Durkin dismissed the sincerity of the new strategy to block legislative pay raises, saying, “I don’t care what happened in the Senate or what type of agreement was between the Comptroller and some people over there.”

Senate Republican Jason Plummer (R-Edwardsville) was equally as suspicious.

“Look at the Clayborne-Noland case,” Plummer said Tuesday night. “You know there are people who are shameless.”

“There are a lot of legislators who feel they’re entitled to a pay raise,” Plummer claimed.

Joe Hackler, the ILGOP communications director, acknowledged the legislative pay raise issue will likely become a campaign attack advertisement in the general election.

“They know this is ripe for political mischief on Facebook,” Senator Manar said.

In a separate post the Illinois Republican Party predicted the outcome to a legal challenge that has not yet been filed for a new law that has not yet been enacted.

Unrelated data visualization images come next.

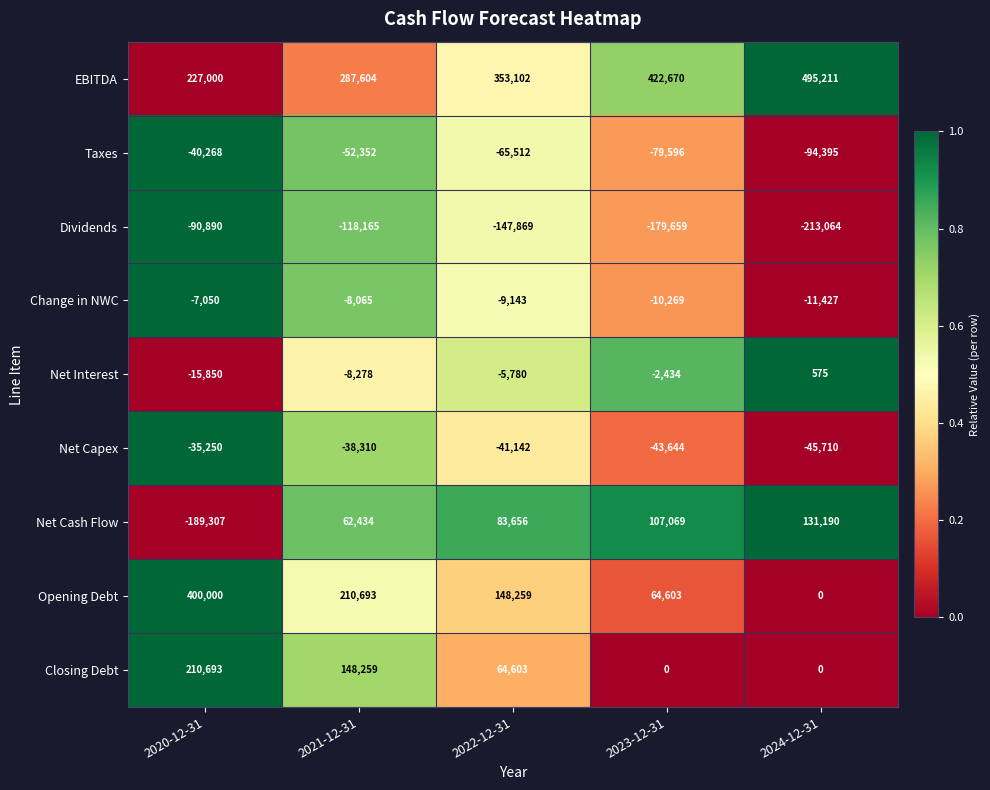

The Net Capex series shows -24671 at 2020-12-31. True or false?

False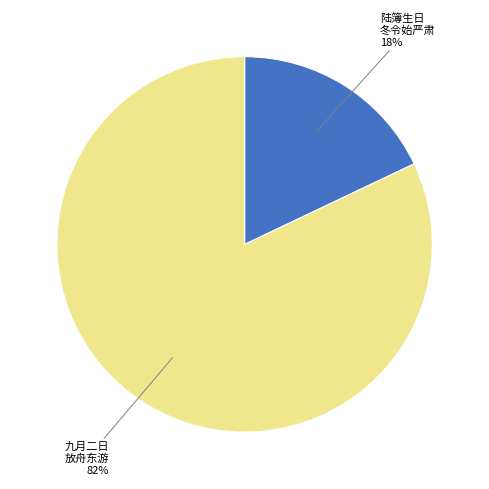

To the nearest percent, what is the combined percentage of 陆簿生日 冬令始严肃 and 九月二日 放舟东游?

100%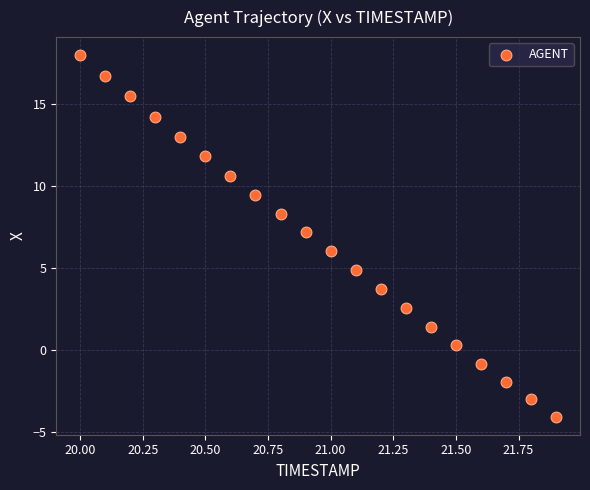

What is the range of X values (max minus min)?

1.9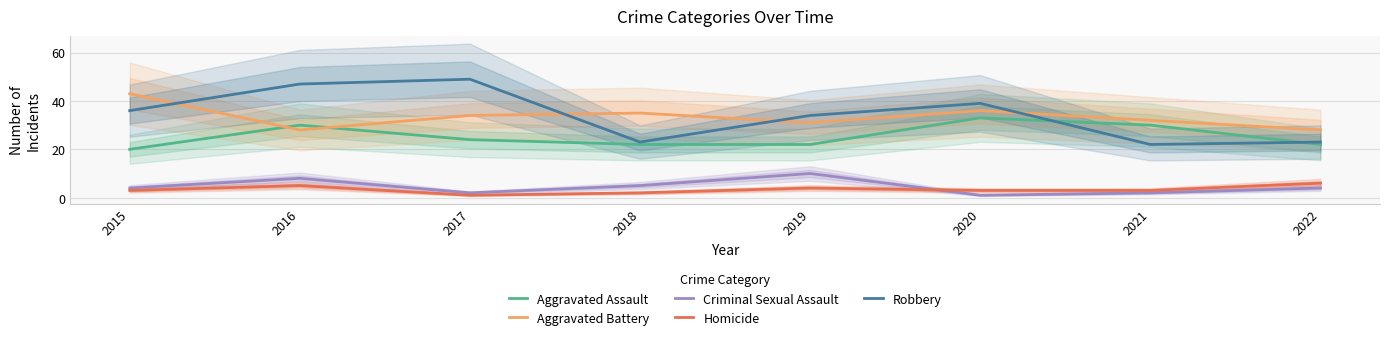

True or false: Aggravated Assault has more than 2 interior local peaks.

False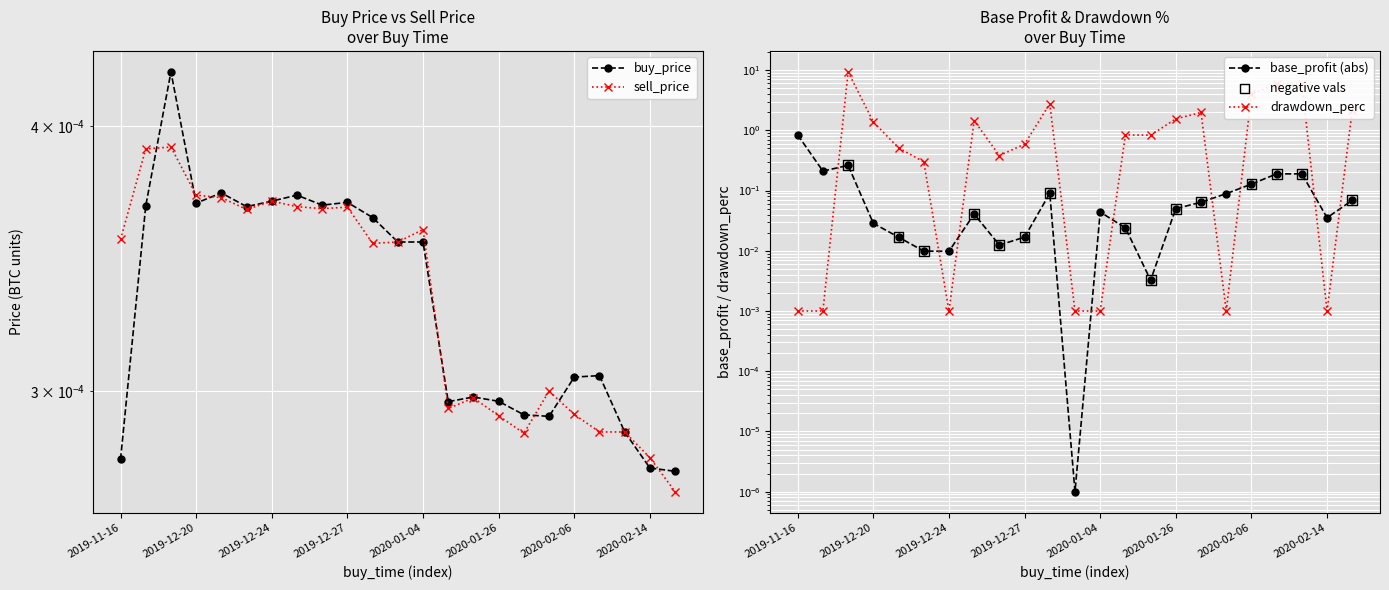

What is the total value across all series at 2020-02-15?

2.2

“Here’s what will happen: a safe, entrenched legislator will sue to get their pay raise now mandated in statute,” the post predicted. “The comptroller will then comply based on past court precedent.”

Social media posts from the Illinois Republican Party rely heavily on predicting an unknown judge’s future interpretation of a new law for a case that has not yet been filed.

The Comptroller has not yet complied with the court ruling in the Noland-Clayborne case. Even if an appellate court forces her to release back pay or unpaid furlough days for Noland or Clayborne, Manar argues any precedent set in that case would not apply to this new law.

“If somebody sues, that’s fine,” Manar said. “I don’t know what they’re going to sue on.”

“I think eventually, [Mendoza] probably just funds it,” Plummer predicted.

A 2014 law protected the legislative and judicial branches from taking pay cuts, locking a “continuing appropriation” in place. However, that law says the continuing appropriation would only take effect if the Governor or General Assembly moved to reduce the funding levels from the prior year. In separate court cases, judges have ruled the legislature has the power to reduce appropriation levels or dollar amounts, but cannot diminish benefits that are protected in the state constitution.

“There’s a ton of ambiguity here,” Plummer said, wondering whether the state could “have a Comptroller who just starts picking and choosing what continuing appropriation she can fund.”

“The continuing appropriation only happens when the appropriation is reduced,” Manar retorted. “The law is clear on that aspect. No one is confused on this except for Jason Plummer,” he said.

Manar highlighted that when judges are unclear on the plain language written in state law, they often review the public record from the debate on the floor when the law was being drafted to consider the “legislative intent.”

“I think [legislative intent] could definitely be persuasive to a judge if someone were to bring a lawsuit,” Zalewski agreed.

“If we get to July 2021 and no one sees a pay increase, I’ll be elated,” Plummer said, referencing the close of the next fiscal year.

“If Andy [Manar] can thread that needle, and every lawyer and staffer and lawmaker I’ve talked to is wrong, then that will be interesting,” Plummer said. “I guess he’d be right.”